Large whale group spotted off New England includes orca eating a tuna, dozens of endangered species

A large number of whales visiting the waters off New England included an uncommon sighting of an orca eating a tuna and an unusually large group of an endangered species of whale, scientists said.

A research flight made 161 sightings of seven different species of whale on May 25 south of Martha's Vineyard and southeast of Nantucket, officials with the National Oceanic and Atmospheric Administration said Thursday. The sightings included 93 of sei whales, and that is one of the highest concentrations of the rare whale during a single flight, the agency said.

Other highlights included two orcas - an uncommon sight off New England - one of which was toting the unlucky tuna in its mouth, NOAA said. There were also endangered North Atlantic right whales as well as humpback, fin, minke and sperm whales, the agency said.

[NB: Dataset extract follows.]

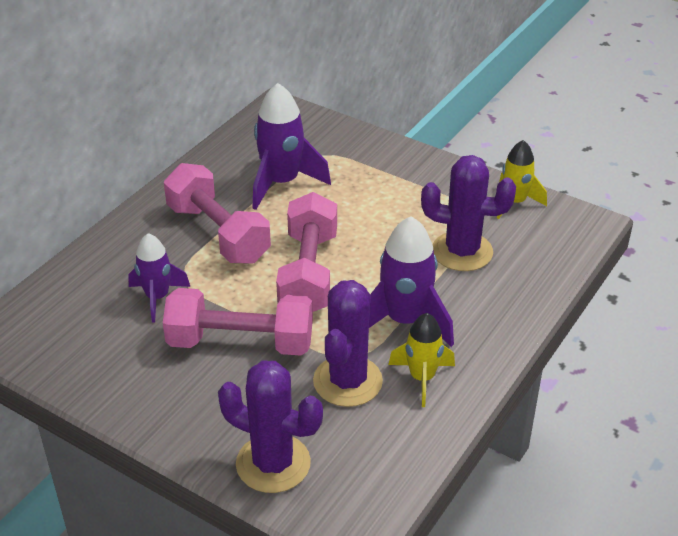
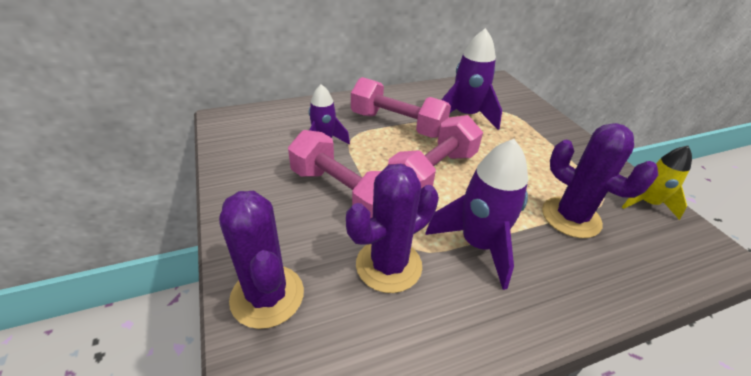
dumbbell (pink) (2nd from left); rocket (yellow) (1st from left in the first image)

The sightings do not necessarily represent 161 individual whales, because observers could be sighting the same animal more than once, said Teri Frady, the chief of research communications for the NOAA’s Northeast Fisheries Science Center. However, the observers clearly reported “a lot of whales,” Frady said.

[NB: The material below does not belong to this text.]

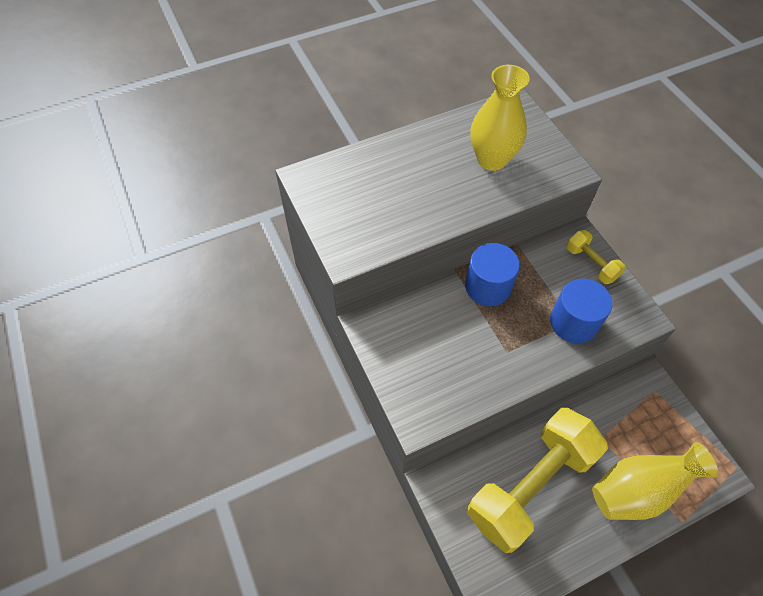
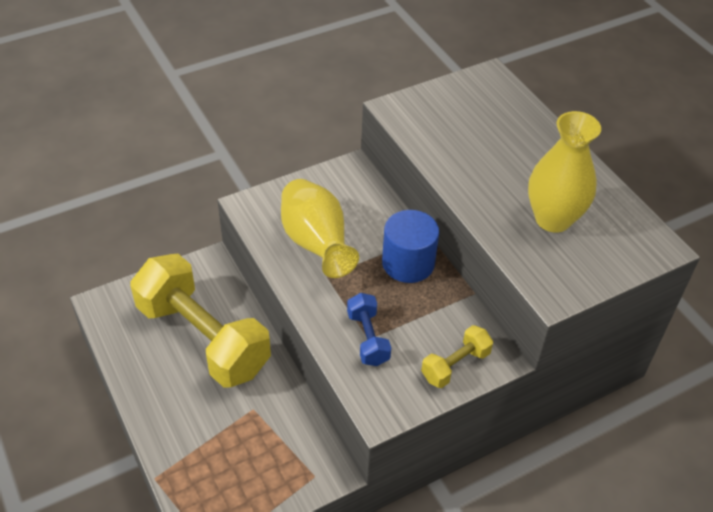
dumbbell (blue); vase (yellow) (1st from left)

“It is not unusual that there are a lot of whales in the area this time of year. But since we do not survey every day, or in the same areas every time we fly, catching such a large aggregation with such a variety of species on one of our flights is the exception rather than the rule,” Frady said.

Observers logged three sightings of the North Atlantic right whale, which has been the subject of new proposed fishing and shipping regulations in an attempt to protect it from extinction. There are less than 360 of the whales left on Earth, scientists have said.

The large whale group appeared in an area that is “increasingly important as year-round core habitat for North Atlantic right whales and other large whale species,” said Gib Brogan, campaign director with conservation group Oceana. The whales are “swimming in harms way” until the U.S. finalizes strict rules to protect them from collisions with large ships and entanglement in commercial fishing gear, he said.

"Oceana is concerned about the protection of these whales from vessel strikes and entanglements, the two leading causes of death for large whales in the U.S. Atlantic," Brogan said.